Work instruction: Convert the text lines of the listing below into a single numbered list, one line per item, and omit any blank lines. Do not include the pictures in your answer.

◆ ◆ ◆ ◆

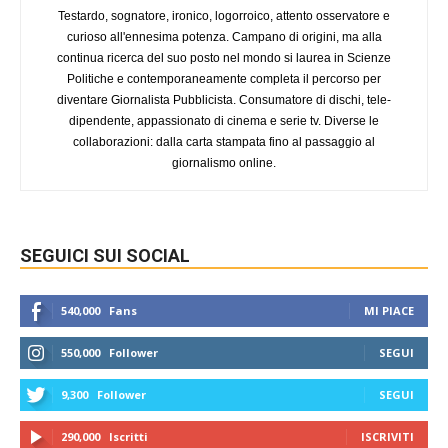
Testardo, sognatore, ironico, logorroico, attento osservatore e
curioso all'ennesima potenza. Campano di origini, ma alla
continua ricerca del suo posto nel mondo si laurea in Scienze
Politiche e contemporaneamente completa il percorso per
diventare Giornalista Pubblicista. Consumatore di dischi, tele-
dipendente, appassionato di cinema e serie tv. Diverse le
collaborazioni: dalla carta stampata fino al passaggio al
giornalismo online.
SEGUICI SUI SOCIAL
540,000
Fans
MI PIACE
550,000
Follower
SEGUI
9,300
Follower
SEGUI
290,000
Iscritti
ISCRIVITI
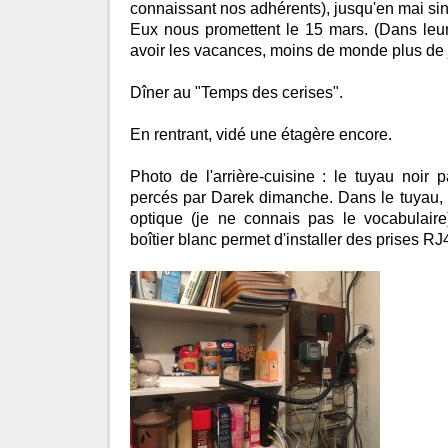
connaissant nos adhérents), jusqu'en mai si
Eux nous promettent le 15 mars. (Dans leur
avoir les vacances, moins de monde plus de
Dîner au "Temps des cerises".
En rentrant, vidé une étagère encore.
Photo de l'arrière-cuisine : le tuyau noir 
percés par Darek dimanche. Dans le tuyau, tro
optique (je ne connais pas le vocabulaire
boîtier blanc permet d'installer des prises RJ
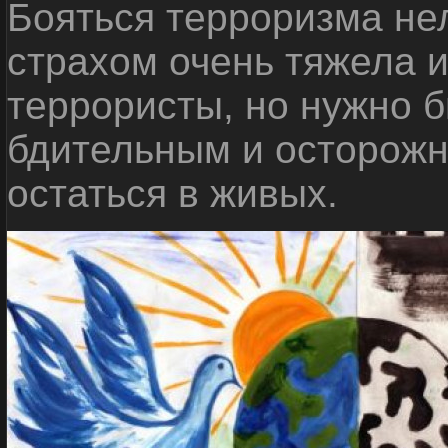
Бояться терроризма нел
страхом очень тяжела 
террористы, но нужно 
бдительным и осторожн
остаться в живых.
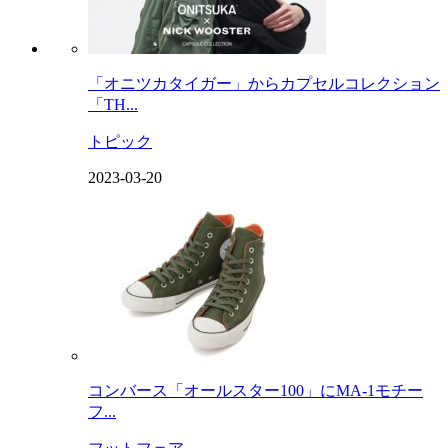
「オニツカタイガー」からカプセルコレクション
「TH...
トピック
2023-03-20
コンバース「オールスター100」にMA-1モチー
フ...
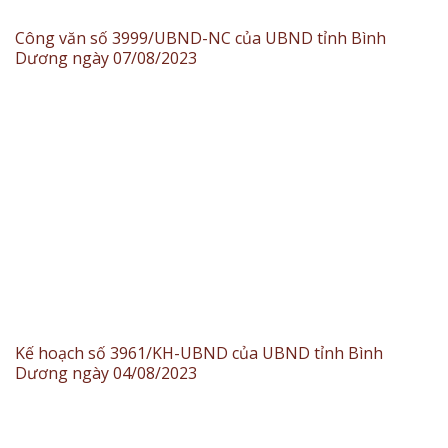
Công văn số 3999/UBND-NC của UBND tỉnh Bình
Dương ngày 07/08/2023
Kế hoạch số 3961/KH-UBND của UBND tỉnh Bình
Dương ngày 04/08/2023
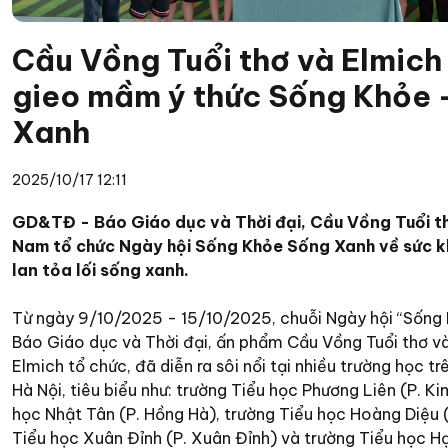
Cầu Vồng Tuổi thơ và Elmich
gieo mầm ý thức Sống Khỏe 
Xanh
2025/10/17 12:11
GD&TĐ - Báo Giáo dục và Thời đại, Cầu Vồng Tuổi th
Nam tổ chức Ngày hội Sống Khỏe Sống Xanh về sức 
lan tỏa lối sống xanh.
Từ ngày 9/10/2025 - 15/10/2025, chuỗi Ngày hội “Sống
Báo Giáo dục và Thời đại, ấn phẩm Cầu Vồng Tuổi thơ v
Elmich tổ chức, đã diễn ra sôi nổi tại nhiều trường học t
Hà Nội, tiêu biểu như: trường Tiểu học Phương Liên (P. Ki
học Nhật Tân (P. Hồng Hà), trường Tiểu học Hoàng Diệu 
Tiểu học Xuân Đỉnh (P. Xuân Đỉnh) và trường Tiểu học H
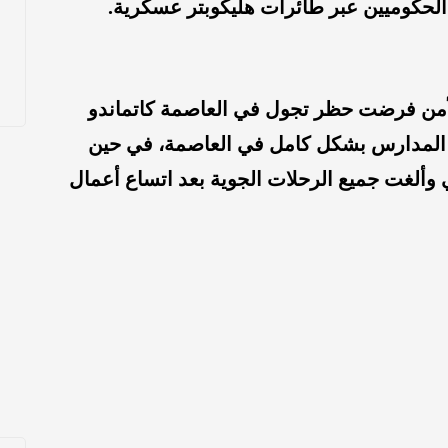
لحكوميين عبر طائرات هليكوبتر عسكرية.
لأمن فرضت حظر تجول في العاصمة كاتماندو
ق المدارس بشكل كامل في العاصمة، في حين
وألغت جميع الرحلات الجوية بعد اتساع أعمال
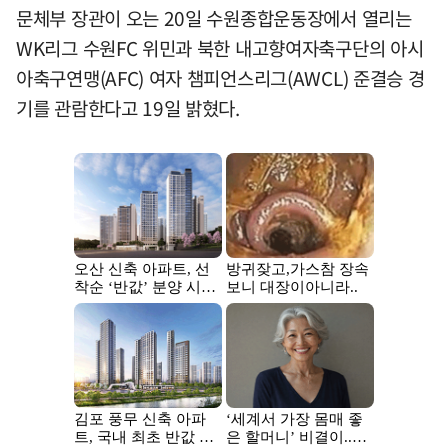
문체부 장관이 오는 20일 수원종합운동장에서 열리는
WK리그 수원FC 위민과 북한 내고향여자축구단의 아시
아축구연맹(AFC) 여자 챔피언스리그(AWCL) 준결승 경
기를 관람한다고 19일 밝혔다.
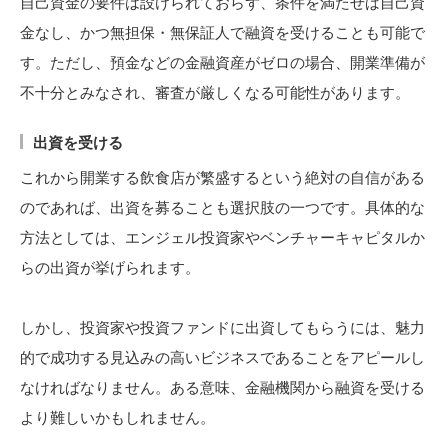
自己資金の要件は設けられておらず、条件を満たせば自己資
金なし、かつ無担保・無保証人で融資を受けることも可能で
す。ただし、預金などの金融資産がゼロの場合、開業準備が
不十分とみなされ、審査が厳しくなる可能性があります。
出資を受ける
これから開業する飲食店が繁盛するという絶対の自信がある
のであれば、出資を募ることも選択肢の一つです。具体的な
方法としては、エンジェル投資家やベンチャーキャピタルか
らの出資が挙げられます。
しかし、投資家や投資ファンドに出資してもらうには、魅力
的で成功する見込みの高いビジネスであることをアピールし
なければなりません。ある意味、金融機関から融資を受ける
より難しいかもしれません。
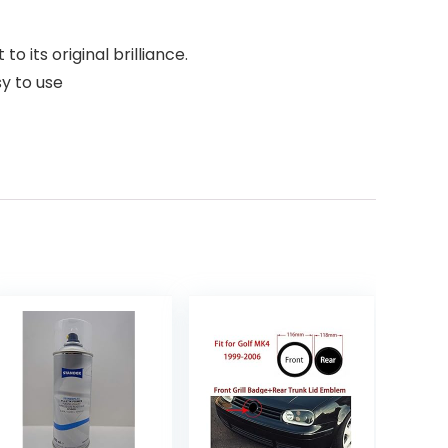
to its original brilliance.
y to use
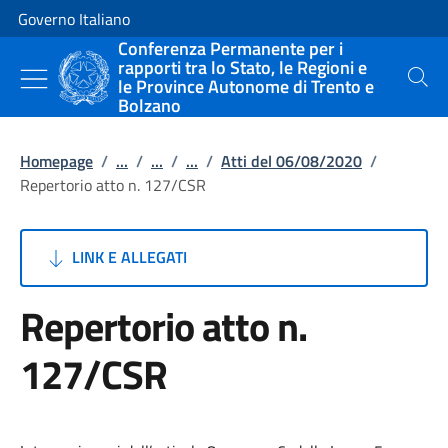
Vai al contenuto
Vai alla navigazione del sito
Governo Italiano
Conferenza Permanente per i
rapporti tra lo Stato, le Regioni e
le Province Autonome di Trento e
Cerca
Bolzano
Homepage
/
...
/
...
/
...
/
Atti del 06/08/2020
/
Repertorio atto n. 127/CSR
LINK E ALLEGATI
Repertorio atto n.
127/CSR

◆ ◆ ◆ ◆

Exercise response:
1. Testardo, sognatore, ironico, logorroico, attento osservatore e
2. curioso all'ennesima potenza. Campano di origini, ma alla
3. continua ricerca del suo posto nel mondo si laurea in Scienze
4. Politiche e contemporaneamente completa il percorso per
5. diventare Giornalista Pubblicista. Consumatore di dischi, tele-
6. dipendente, appassionato di cinema e serie tv. Diverse le
7. collaborazioni: dalla carta stampata fino al passaggio al
8. giornalismo online.
9. SEGUICI SUI SOCIAL
10. 540,000
11. Fans
12. MI PIACE
13. 550,000
14. Follower
15. SEGUI
16. 9,300
17. Follower
18. SEGUI
19. 290,000
20. Iscritti
21. ISCRIVITI
22. connaissant nos adhérents), jusqu'en mai si
23. Eux nous promettent le 15 mars. (Dans leur
24. avoir les vacances, moins de monde plus de
25. Dîner au "Temps des cerises".
26. En rentrant, vidé une étagère encore.
27. Photo de l'arrière-cuisine : le tuyau noir 
28. percés par Darek dimanche. Dans le tuyau, tro
29. optique (je ne connais pas le vocabulaire
30. boîtier blanc permet d'installer des prises RJ
31. Бояться терроризма нел
32. страхом очень тяжела 
33. террористы, но нужно 
34. бдительным и осторожн
35. остаться в живых.
36. 「オニツカタイガー」からカプセルコレクション
37. 「TH...
38. トピック
39. 2023-03-20
40. コンバース「オールスター100」にMA-1モチー
41. フ...
42. Công văn số 3999/UBND-NC của UBND tỉnh Bình
43. Dương ngày 07/08/2023
44. Kế hoạch số 3961/KH-UBND của UBND tỉnh Bình
45. Dương ngày 04/08/2023
46. Cầu Vồng Tuổi thơ và Elmich
47. gieo mầm ý thức Sống Khỏe 
48. Xanh
49. 2025/10/17 12:11
50. GD&TĐ - Báo Giáo dục và Thời đại, Cầu Vồng Tuổi th
51. Nam tổ chức Ngày hội Sống Khỏe Sống Xanh về sức 
52. lan tỏa lối sống xanh.
53. Từ ngày 9/10/2025 - 15/10/2025, chuỗi Ngày hội “Sống
54. Báo Giáo dục và Thời đại, ấn phẩm Cầu Vồng Tuổi thơ v
55. Elmich tổ chức, đã diễn ra sôi nổi tại nhiều trường học t
56. Hà Nội, tiêu biểu như: trường Tiểu học Phương Liên (P. Ki
57. học Nhật Tân (P. Hồng Hà), trường Tiểu học Hoàng Diệu 
58. Tiểu học Xuân Đỉnh (P. Xuân Đỉnh) và trường Tiểu học H
59. لحكوميين عبر طائرات هليكوبتر عسكرية.
60. لأمن فرضت حظر تجول في العاصمة كاتماندو
61. ق المدارس بشكل كامل في العاصمة، في حين
62. وألغت جميع الرحلات الجوية بعد اتساع أعمال
63. 문체부 장관이 오는 20일 수원종합운동장에서 열리는
64. WK리그 수원FC 위민과 북한 내고향여자축구단의 아시
65. 아축구연맹(AFC) 여자 챔피언스리그(AWCL) 준결승 경
66. 기를 관람한다고 19일 밝혔다.
67. 自己資金の要件は設けられておらず、条件を満たせば自己資
68. 金なし、かつ無担保・無保証人で融資を受けることも可能で
69. す。ただし、預金などの金融資産がゼロの場合、開業準備が
70. 不十分とみなされ、審査が厳しくなる可能性があります。
71. 出資を受ける
72. これから開業する飲食店が繁盛するという絶対の自信がある
73. のであれば、出資を募ることも選択肢の一つです。具体的な
74. 方法としては、エンジェル投資家やベンチャーキャピタルか
75. らの出資が挙げられます。
76. しかし、投資家や投資ファンドに出資してもらうには、魅力
77. 的で成功する見込みの高いビジネスであることをアピールし
78. なければなりません。ある意味、金融機関から融資を受ける
79. より難しいかもしれません。
80. to its original brilliance.
81. y to use
82. Vai al contenuto
83. Vai alla navigazione del sito
84. Governo Italiano
85. Conferenza Permanente per i
86. rapporti tra lo Stato, le Regioni e
87. le Province Autonome di Trento e
88. Cerca
89. Bolzano
90. Homepage
91. /
92. ...
93. /
94. ...
95. /
96. ...
97. /
98. Atti del 06/08/2020
99. /
100. Repertorio atto n. 127/CSR
101. LINK E ALLEGATI
102. Repertorio atto n.
103. 127/CSR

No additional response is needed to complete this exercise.